**ЗАДАНИЕ 1:** В состав какой армии передали дивизию 20 апреля 1943 года, согласно тексту о прорыве блокады Ленинграда?
**ЗАДАНИЕ 2:** Напишите продолжение текста о прорыве блокады Ленинграда, начиная сразу после его последнего предложения.

Переход в поэме описан документально точно, с немецкими ракетами, взвивавшимися на юге, над вечерней Ладогой, с крепнувшим ветром и с огнями фар встречных машин на трассе жизни, которые казались неестественно красивыми в синем снежном мраке – «Как яхонты на черном веере». Утро ледового марша, когда идущим открылись морозные дали, оказалось будничным:
Наступление на Ленинградском фронте началось 12 января, когда ясное хрусткое утро взорвал орудийно-минометный гул, по немцам ударили 4500 орудий. Мороз трещал за минус двадцать. А уже 18 января войска Ленинградского и Волховского фронтов соединились, блокада была прорвана. Через несколько дней и 196-я дивизия, после двухдневного перехода через Ладогу и Карельский перешеек, вошла в город. Вошла одной из первых, поздно вечером:
«В Ленинграде расположили в 5-этажном доме, печки железные дали, мы вывели в форточку трубы и подогревали так жилье. Но дыма в комнатах стояло по пояс, маленько ляжем внизу, вроде нет дыма. Тем и спасались»352, – рассказывал Ковруков. Но в дивизию входил не только 893-й стрелковый полк радиста Коврукова. Ее части расквартировали в районе Лесотехнической академии, Политехнического института, в его общежитии на Лесном проспекте353. С 20 апреля 1943 года дивизию передали в состав 55-й армии и через Ижоры перебросили на фронт. Под утро 23 апреля дивизия заняла оборону «на третьем армейском оборонительном рубеже». Штаб находился в балке Петрославянки, второй эшелон штаба и тыла – в поселке Рыбацкое, ленинградском пригороде. «Каждый день начинался с налетов авиации и артобстрела, – вспоминал Хорьков, с 5 марта работавший секретарем военной прокуратуры дивизии. – В отдельные дни я насчитывал до двадцати трех налетов немецкой авиации на город. Но вражеские самолеты в город прорывались редко и беспорядочно сбрасывали бомбы на крыши поселка. Жители его терпели все лишения вместе с нами, но их мучил еще страшный голод. До слез больно было смотреть на их опухшие лица»354.

**ПРЕДОСТАВЛЕННЫЕ МАТЕРИАЛЫ:**

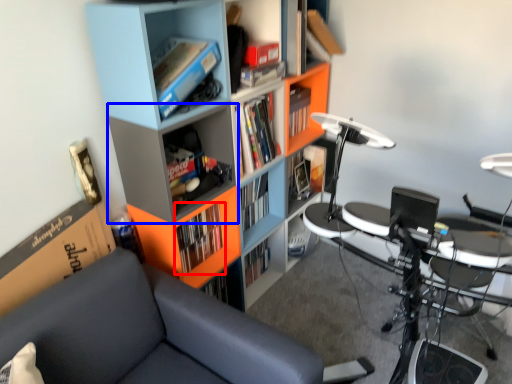
Question: Which of the following is the farthest to the observer, book (highlighted by a red box) or shelf (highlighted by a blue box)?

Choices:
 (A) book
 (B) shelf

Answer: (A)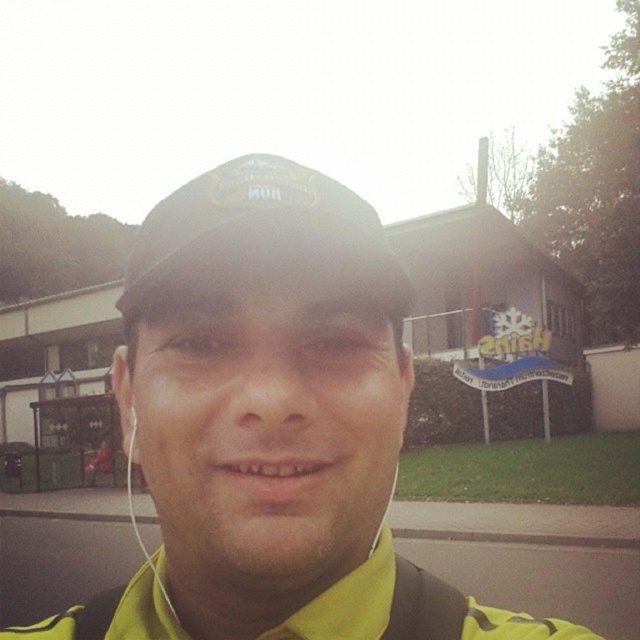
Can you confirm if yellow matte jacket at center is bigger than black fabric cap at center?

**РЕЗУЛЬТАТ ВЫПОЛНЕНИЯ 1:** Дивизию передали в состав 55-й армии.

**РЕЗУЛЬТАТ ВЫПОЛНЕНИЯ 2:**
7. Битва уицраоров
Поздний вечер, дымящийся январской стужей, которым Даниил Андреев вошел в «город гибели», с пустынными улицами, заваленными неубиравшимся снегом, с мертвыми окнами, запомнился навсегда. «Во время пути по безлюдному, темному городу к месту дислокации, – рассказал он в «Розе Мира», – мною было пережито состояние, отчасти напоминавшее то давнишнее, юношеское, у Храма Спасителя, по своему содержанию, но окрашенное совсем не так: как бы ворвавшись сквозь специфическую обстановку фронтовой ночи, сперва просвечивая сквозь нее, а потом поглотив ее в себе, оно было окрашено сурово и сумрачно. Внутри него темнело и сверкало противостояние непримиримейших начал, а их ошеломляющие масштабы и зиявшая за одним из них великая демоническая сущность внушали трепет ужаса. Я увидел третьего уицраора яснее, чем когда-либо до того, – и только веющее блистание от приближавшегося его врага – нашей надежды, нашей радости, нашего защитника, великого духа-народоводителя нашей родины – уберегло мой разум от непоправимого надлома».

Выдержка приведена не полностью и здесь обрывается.